Data to examine
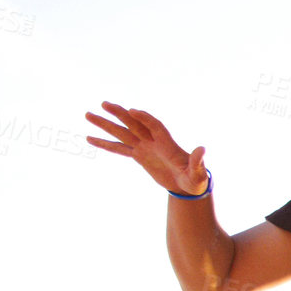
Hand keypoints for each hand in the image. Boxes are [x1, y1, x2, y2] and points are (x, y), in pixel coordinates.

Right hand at [84, 103, 207, 194]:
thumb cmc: (195, 179)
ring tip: (88, 115)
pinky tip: (90, 138)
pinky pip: (119, 148)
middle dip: (120, 114)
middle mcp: (154, 142)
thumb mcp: (198, 173)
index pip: (154, 125)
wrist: (188, 186)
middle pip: (134, 124)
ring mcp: (144, 147)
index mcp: (168, 143)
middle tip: (104, 104)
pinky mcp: (139, 156)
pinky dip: (105, 144)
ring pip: (122, 133)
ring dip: (106, 124)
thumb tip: (202, 149)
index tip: (131, 110)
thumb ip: (197, 162)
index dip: (144, 117)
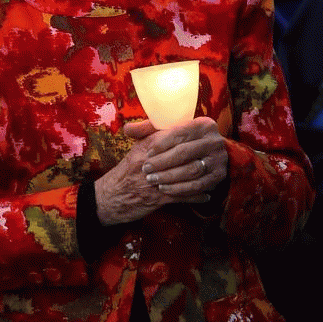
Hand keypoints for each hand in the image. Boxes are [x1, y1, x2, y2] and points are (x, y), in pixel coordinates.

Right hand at [94, 117, 227, 225]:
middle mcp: (152, 160)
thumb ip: (152, 132)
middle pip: (185, 154)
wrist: (110, 196)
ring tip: (212, 174)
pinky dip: (197, 196)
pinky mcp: (158, 198)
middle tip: (212, 156)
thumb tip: (174, 123)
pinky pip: (184, 196)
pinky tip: (206, 195)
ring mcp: (156, 180)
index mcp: (148, 145)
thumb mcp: (138, 147)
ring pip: (187, 174)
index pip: (176, 135)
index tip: (206, 136)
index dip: (193, 135)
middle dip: (200, 155)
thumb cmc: (127, 170)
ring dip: (202, 175)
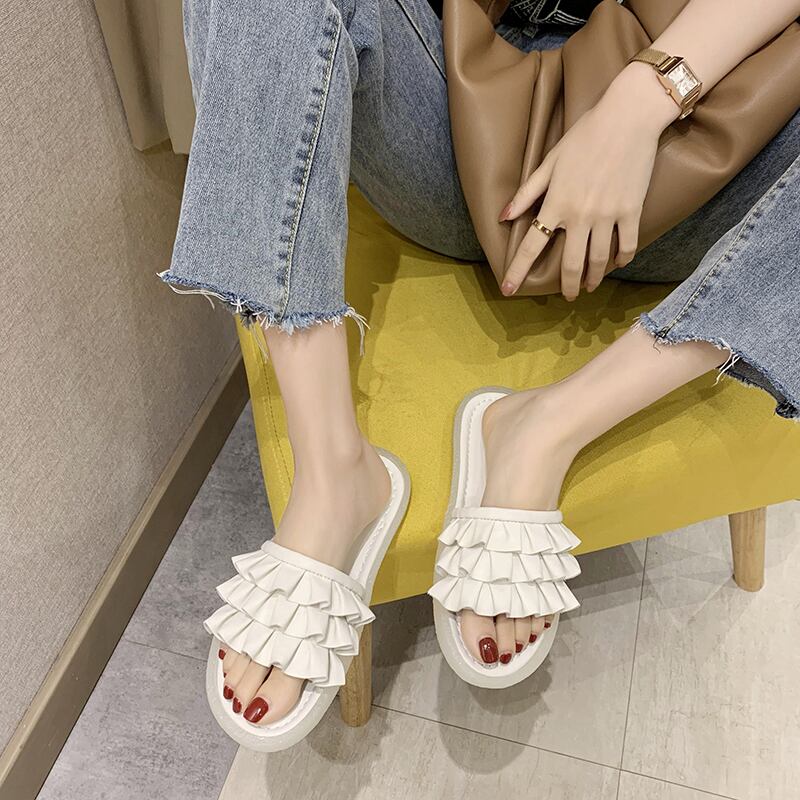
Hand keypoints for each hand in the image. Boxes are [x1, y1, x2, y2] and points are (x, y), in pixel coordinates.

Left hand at [499, 63, 676, 300]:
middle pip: (571, 265)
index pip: (531, 246)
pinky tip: (616, 264)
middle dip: (568, 287)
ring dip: (594, 279)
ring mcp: (608, 215)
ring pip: (599, 261)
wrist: (628, 118)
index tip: (509, 291)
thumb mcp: (550, 162)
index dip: (517, 271)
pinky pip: (626, 246)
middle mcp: (580, 215)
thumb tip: (504, 217)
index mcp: (556, 204)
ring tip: (590, 286)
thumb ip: (527, 193)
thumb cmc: (585, 136)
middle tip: (569, 296)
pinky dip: (621, 259)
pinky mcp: (632, 211)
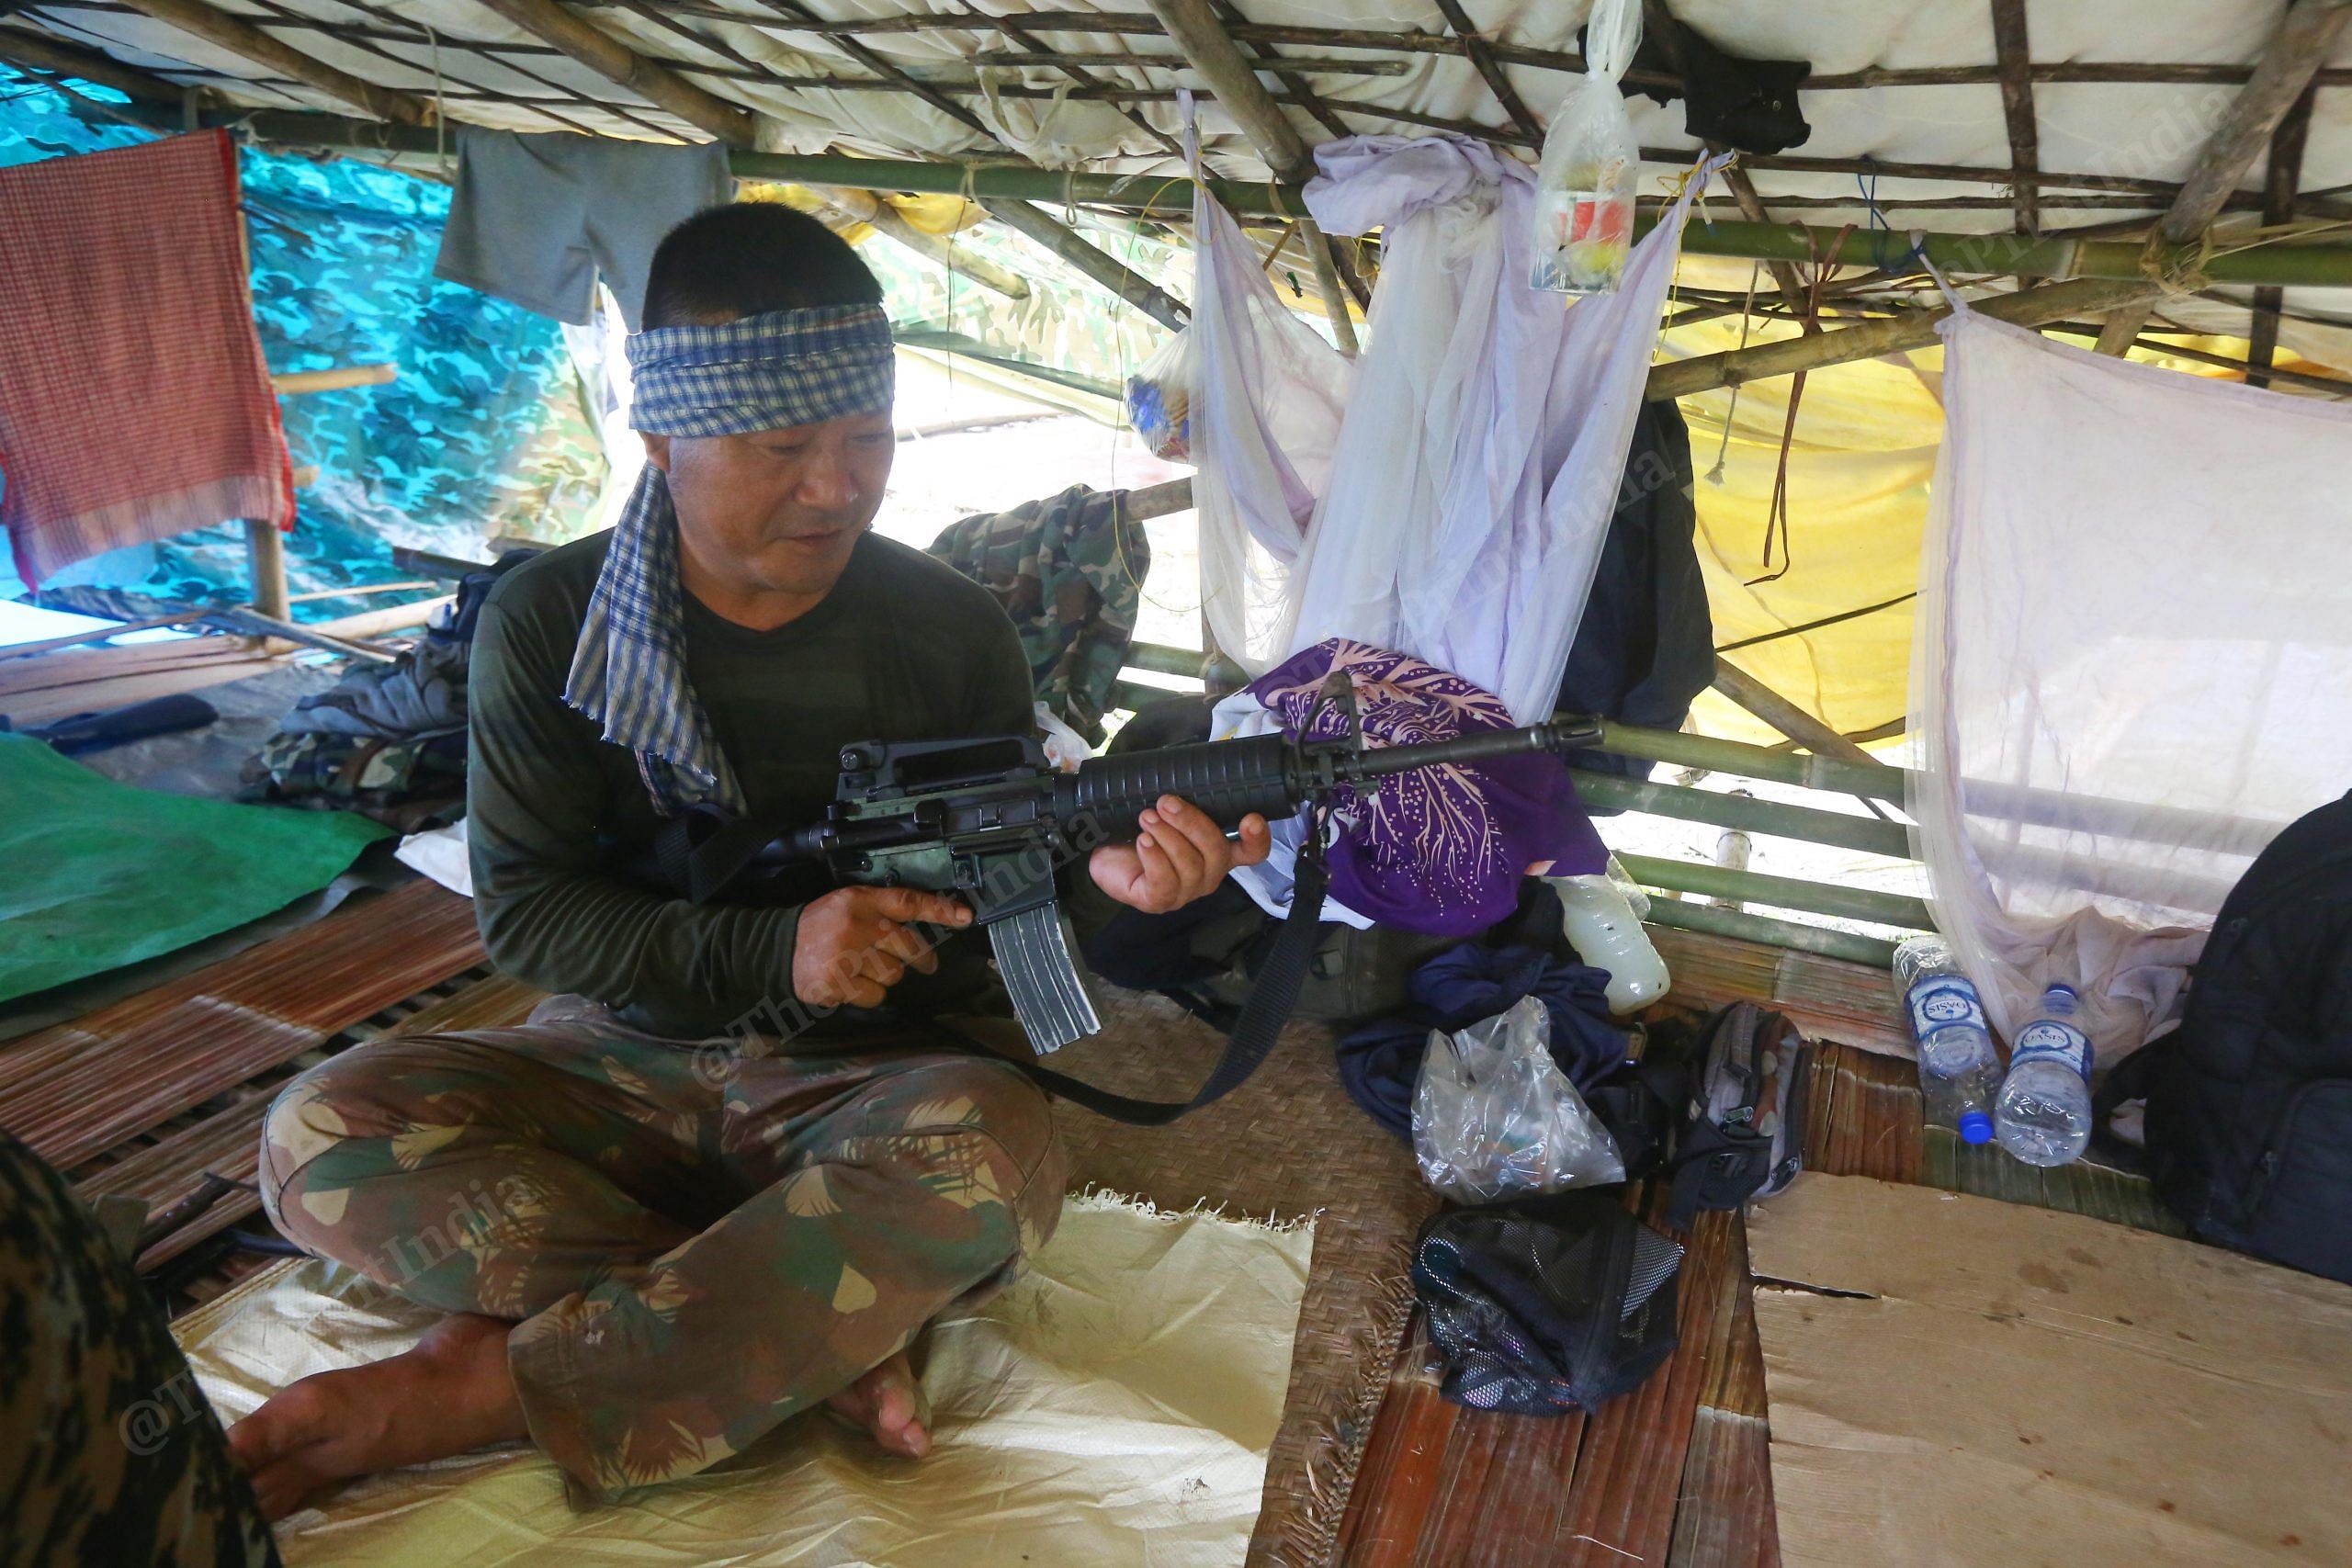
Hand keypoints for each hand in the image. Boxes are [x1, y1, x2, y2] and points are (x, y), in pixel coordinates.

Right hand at [794, 886, 971, 1008]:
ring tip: (862, 969)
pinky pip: (875, 996)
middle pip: (908, 946)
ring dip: (885, 976)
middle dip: (922, 958)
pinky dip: (867, 994)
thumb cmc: (821, 927)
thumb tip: (922, 931)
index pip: (907, 902)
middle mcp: (856, 926)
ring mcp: (847, 956)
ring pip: (894, 974)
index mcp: (860, 901)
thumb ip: (881, 912)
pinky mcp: (839, 984)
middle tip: (928, 964)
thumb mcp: (848, 904)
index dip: (940, 909)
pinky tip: (849, 983)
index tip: (966, 916)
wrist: (777, 949)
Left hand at [1089, 795, 1271, 914]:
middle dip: (1192, 823)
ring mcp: (1186, 891)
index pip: (1252, 852)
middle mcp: (1208, 873)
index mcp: (1217, 851)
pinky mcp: (1160, 901)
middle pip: (1217, 851)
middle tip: (1165, 803)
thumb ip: (1186, 799)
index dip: (1258, 838)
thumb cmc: (1139, 831)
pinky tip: (1143, 841)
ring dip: (1167, 836)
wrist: (1103, 854)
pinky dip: (1154, 857)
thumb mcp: (1166, 812)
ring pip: (1191, 865)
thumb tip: (1188, 769)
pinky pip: (1164, 882)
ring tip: (1146, 817)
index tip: (1251, 818)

To do
Copy exactly the material above from the line with "index pip: (154, 125)" to the line with "thumb ip: (152, 132)", ends included, and nothing else. Leave out any picture.

Result below
index pip: (154, 125)
wrist: (188, 186)
middle pip: (134, 124)
ring mcp: (144, 147)
index mcp: (168, 143)
middle tip: (104, 104)
pinky mcp: (139, 156)
pinky dip: (105, 144)
ring pip: (122, 133)
ring dip: (106, 124)
thumb tip: (202, 149)
index tip: (131, 110)
thumb ip: (197, 162)
index dip: (144, 117)
Hand keypoints for each hand in the image. Boxes are [x1, y1, x2, y2] and points are (x, y), in pixel coordinates.

Right hand at [94, 117, 227, 225]:
middle mcp: (152, 160)
thumb ip: (152, 132)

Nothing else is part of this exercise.